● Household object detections

########

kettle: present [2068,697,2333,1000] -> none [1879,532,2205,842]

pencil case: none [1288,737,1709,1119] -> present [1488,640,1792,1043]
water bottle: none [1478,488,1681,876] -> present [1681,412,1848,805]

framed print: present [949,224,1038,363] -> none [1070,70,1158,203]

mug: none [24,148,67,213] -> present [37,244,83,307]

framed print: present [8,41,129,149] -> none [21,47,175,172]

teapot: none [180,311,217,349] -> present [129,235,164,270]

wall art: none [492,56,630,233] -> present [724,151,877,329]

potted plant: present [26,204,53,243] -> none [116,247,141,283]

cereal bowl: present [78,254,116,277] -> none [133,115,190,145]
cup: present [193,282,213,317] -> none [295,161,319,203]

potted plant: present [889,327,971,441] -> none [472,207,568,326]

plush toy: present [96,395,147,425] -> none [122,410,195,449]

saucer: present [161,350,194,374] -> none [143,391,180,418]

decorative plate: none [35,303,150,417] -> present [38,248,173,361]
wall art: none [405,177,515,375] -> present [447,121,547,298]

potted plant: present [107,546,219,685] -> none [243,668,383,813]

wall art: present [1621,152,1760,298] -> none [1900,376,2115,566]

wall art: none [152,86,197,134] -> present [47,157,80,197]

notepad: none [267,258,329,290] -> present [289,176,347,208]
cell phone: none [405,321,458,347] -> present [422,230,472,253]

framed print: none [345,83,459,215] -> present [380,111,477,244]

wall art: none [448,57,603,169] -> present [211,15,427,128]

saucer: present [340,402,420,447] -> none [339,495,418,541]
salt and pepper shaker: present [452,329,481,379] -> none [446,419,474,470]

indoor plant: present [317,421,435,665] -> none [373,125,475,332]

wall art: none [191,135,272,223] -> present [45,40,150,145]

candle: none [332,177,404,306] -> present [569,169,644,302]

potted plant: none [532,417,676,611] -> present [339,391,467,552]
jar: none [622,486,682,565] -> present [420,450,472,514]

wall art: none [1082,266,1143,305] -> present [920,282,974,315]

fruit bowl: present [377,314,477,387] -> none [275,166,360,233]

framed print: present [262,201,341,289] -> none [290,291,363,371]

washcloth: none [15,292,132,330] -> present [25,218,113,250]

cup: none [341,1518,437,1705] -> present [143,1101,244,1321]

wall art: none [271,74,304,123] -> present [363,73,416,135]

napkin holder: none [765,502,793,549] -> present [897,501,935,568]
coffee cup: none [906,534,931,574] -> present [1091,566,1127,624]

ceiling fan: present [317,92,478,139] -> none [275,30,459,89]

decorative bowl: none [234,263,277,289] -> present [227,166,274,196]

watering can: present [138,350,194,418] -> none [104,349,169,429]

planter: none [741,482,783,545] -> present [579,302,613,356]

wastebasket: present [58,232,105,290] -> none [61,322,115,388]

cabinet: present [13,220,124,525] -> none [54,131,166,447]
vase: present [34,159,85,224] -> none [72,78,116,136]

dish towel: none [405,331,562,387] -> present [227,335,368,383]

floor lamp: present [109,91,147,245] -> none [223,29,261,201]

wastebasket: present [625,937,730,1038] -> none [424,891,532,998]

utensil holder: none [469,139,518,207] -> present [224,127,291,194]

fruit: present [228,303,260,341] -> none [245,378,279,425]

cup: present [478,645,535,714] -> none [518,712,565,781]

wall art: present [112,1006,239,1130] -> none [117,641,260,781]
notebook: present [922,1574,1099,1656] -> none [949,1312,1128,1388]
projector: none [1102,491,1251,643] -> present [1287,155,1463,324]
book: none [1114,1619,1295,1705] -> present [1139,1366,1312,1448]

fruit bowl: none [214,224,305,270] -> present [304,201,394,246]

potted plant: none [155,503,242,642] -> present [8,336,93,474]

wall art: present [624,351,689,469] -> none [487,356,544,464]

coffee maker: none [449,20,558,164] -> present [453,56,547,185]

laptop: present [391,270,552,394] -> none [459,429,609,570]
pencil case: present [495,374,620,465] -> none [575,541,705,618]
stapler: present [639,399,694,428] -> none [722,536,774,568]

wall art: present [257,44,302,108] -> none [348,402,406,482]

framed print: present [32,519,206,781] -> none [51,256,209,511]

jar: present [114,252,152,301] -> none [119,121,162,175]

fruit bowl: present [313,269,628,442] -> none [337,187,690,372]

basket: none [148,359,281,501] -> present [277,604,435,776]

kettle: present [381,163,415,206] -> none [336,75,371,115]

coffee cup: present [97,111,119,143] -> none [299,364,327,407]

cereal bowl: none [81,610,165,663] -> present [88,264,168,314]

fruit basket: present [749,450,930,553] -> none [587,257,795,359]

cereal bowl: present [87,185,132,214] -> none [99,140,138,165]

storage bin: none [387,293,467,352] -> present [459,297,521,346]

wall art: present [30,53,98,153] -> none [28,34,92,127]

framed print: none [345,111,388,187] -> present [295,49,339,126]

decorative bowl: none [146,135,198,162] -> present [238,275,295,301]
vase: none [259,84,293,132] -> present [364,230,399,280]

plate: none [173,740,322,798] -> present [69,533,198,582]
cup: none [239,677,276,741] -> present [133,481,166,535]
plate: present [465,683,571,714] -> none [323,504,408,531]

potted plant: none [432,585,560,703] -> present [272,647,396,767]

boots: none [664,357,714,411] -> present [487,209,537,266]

########

● What you need to do
Repeat all of the data exactly. Include every line.

● Exercise output
kettle: present [2068,697,2333,1000] -> none [1879,532,2205,842]

pencil case: none [1288,737,1709,1119] -> present [1488,640,1792,1043]
water bottle: none [1478,488,1681,876] -> present [1681,412,1848,805]

framed print: present [949,224,1038,363] -> none [1070,70,1158,203]

mug: none [24,148,67,213] -> present [37,244,83,307]

framed print: present [8,41,129,149] -> none [21,47,175,172]

teapot: none [180,311,217,349] -> present [129,235,164,270]

wall art: none [492,56,630,233] -> present [724,151,877,329]

potted plant: present [26,204,53,243] -> none [116,247,141,283]

cereal bowl: present [78,254,116,277] -> none [133,115,190,145]
cup: present [193,282,213,317] -> none [295,161,319,203]

potted plant: present [889,327,971,441] -> none [472,207,568,326]

plush toy: present [96,395,147,425] -> none [122,410,195,449]

saucer: present [161,350,194,374] -> none [143,391,180,418]

decorative plate: none [35,303,150,417] -> present [38,248,173,361]
wall art: none [405,177,515,375] -> present [447,121,547,298]

potted plant: present [107,546,219,685] -> none [243,668,383,813]

wall art: present [1621,152,1760,298] -> none [1900,376,2115,566]

wall art: none [152,86,197,134] -> present [47,157,80,197]

notepad: none [267,258,329,290] -> present [289,176,347,208]
cell phone: none [405,321,458,347] -> present [422,230,472,253]

framed print: none [345,83,459,215] -> present [380,111,477,244]

wall art: none [448,57,603,169] -> present [211,15,427,128]

saucer: present [340,402,420,447] -> none [339,495,418,541]
salt and pepper shaker: present [452,329,481,379] -> none [446,419,474,470]

indoor plant: present [317,421,435,665] -> none [373,125,475,332]

wall art: none [191,135,272,223] -> present [45,40,150,145]

candle: none [332,177,404,306] -> present [569,169,644,302]

potted plant: none [532,417,676,611] -> present [339,391,467,552]
jar: none [622,486,682,565] -> present [420,450,472,514]

wall art: none [1082,266,1143,305] -> present [920,282,974,315]

fruit bowl: present [377,314,477,387] -> none [275,166,360,233]

framed print: present [262,201,341,289] -> none [290,291,363,371]

washcloth: none [15,292,132,330] -> present [25,218,113,250]

cup: none [341,1518,437,1705] -> present [143,1101,244,1321]

wall art: none [271,74,304,123] -> present [363,73,416,135]

napkin holder: none [765,502,793,549] -> present [897,501,935,568]
coffee cup: none [906,534,931,574] -> present [1091,566,1127,624]

ceiling fan: present [317,92,478,139] -> none [275,30,459,89]

decorative bowl: none [234,263,277,289] -> present [227,166,274,196]

watering can: present [138,350,194,418] -> none [104,349,169,429]

planter: none [741,482,783,545] -> present [579,302,613,356]

wastebasket: present [58,232,105,290] -> none [61,322,115,388]

cabinet: present [13,220,124,525] -> none [54,131,166,447]
vase: present [34,159,85,224] -> none [72,78,116,136]

dish towel: none [405,331,562,387] -> present [227,335,368,383]

floor lamp: present [109,91,147,245] -> none [223,29,261,201]

wastebasket: present [625,937,730,1038] -> none [424,891,532,998]

utensil holder: none [469,139,518,207] -> present [224,127,291,194]

fruit: present [228,303,260,341] -> none [245,378,279,425]

cup: present [478,645,535,714] -> none [518,712,565,781]

wall art: present [112,1006,239,1130] -> none [117,641,260,781]
notebook: present [922,1574,1099,1656] -> none [949,1312,1128,1388]
projector: none [1102,491,1251,643] -> present [1287,155,1463,324]
book: none [1114,1619,1295,1705] -> present [1139,1366,1312,1448]

fruit bowl: none [214,224,305,270] -> present [304,201,394,246]

potted plant: none [155,503,242,642] -> present [8,336,93,474]

wall art: present [624,351,689,469] -> none [487,356,544,464]

coffee maker: none [449,20,558,164] -> present [453,56,547,185]

laptop: present [391,270,552,394] -> none [459,429,609,570]
pencil case: present [495,374,620,465] -> none [575,541,705,618]
stapler: present [639,399,694,428] -> none [722,536,774,568]

wall art: present [257,44,302,108] -> none [348,402,406,482]

framed print: present [32,519,206,781] -> none [51,256,209,511]

jar: present [114,252,152,301] -> none [119,121,162,175]

fruit bowl: present [313,269,628,442] -> none [337,187,690,372]

basket: none [148,359,281,501] -> present [277,604,435,776]

kettle: present [381,163,415,206] -> none [336,75,371,115]

coffee cup: present [97,111,119,143] -> none [299,364,327,407]

cereal bowl: none [81,610,165,663] -> present [88,264,168,314]

fruit basket: present [749,450,930,553] -> none [587,257,795,359]

cereal bowl: present [87,185,132,214] -> none [99,140,138,165]

storage bin: none [387,293,467,352] -> present [459,297,521,346]

wall art: present [30,53,98,153] -> none [28,34,92,127]

framed print: none [345,111,388,187] -> present [295,49,339,126]

decorative bowl: none [146,135,198,162] -> present [238,275,295,301]
vase: none [259,84,293,132] -> present [364,230,399,280]

plate: none [173,740,322,798] -> present [69,533,198,582]
cup: none [239,677,276,741] -> present [133,481,166,535]
plate: present [465,683,571,714] -> none [323,504,408,531]

potted plant: none [432,585,560,703] -> present [272,647,396,767]

boots: none [664,357,714,411] -> present [487,209,537,266]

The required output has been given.